YOUR TASK: Of all the lines in these entries, count those that contain "center" and give only the total.

STORED DATA:
[Start of Attachment]

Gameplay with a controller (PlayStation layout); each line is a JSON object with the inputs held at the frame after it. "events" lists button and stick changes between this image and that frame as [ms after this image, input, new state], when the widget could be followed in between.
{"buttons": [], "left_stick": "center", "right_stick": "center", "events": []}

[End of Attachment]
[Start of Attachment]

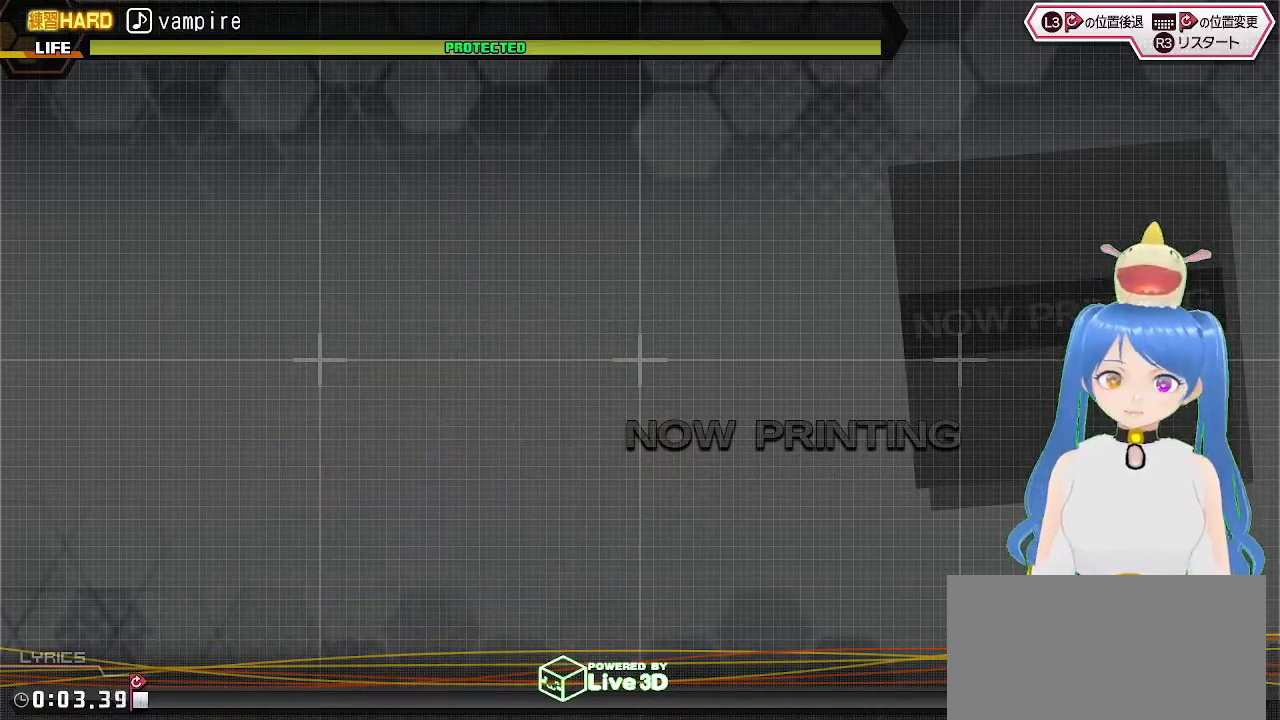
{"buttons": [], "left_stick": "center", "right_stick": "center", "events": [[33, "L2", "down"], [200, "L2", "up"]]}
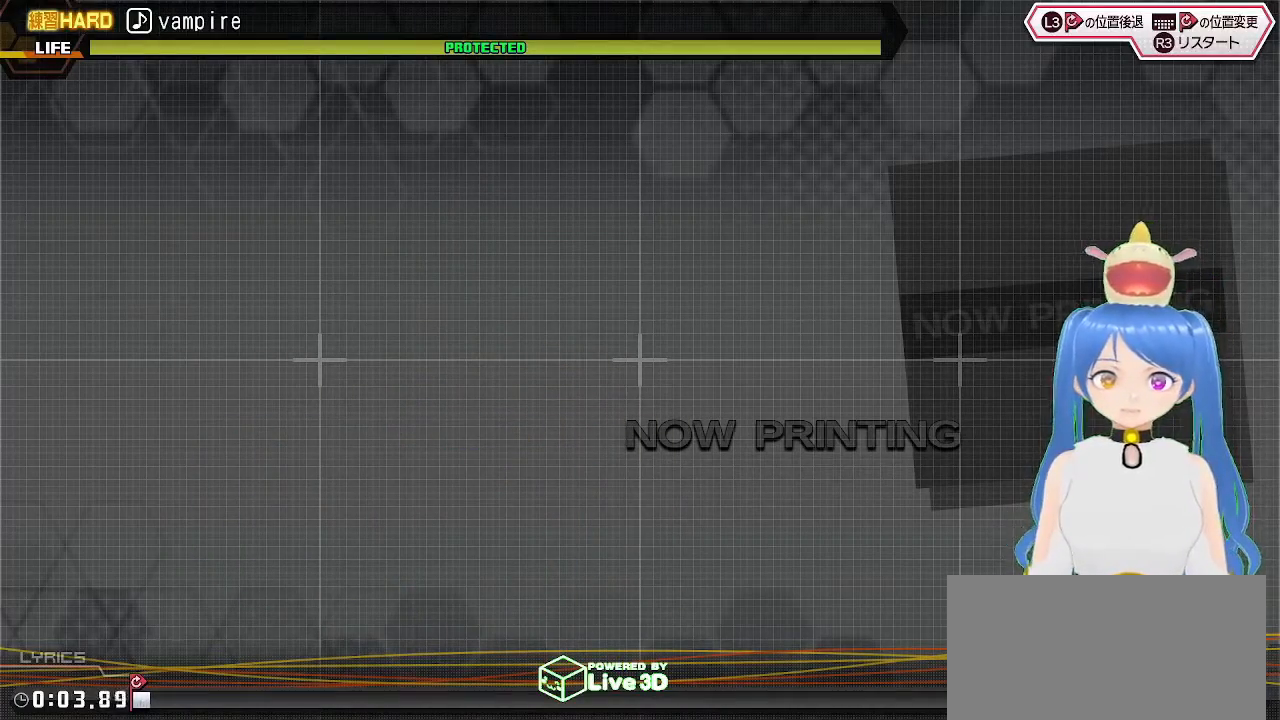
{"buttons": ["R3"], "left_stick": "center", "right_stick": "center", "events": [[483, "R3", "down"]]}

[End of Attachment]

TASK RESPONSE: 3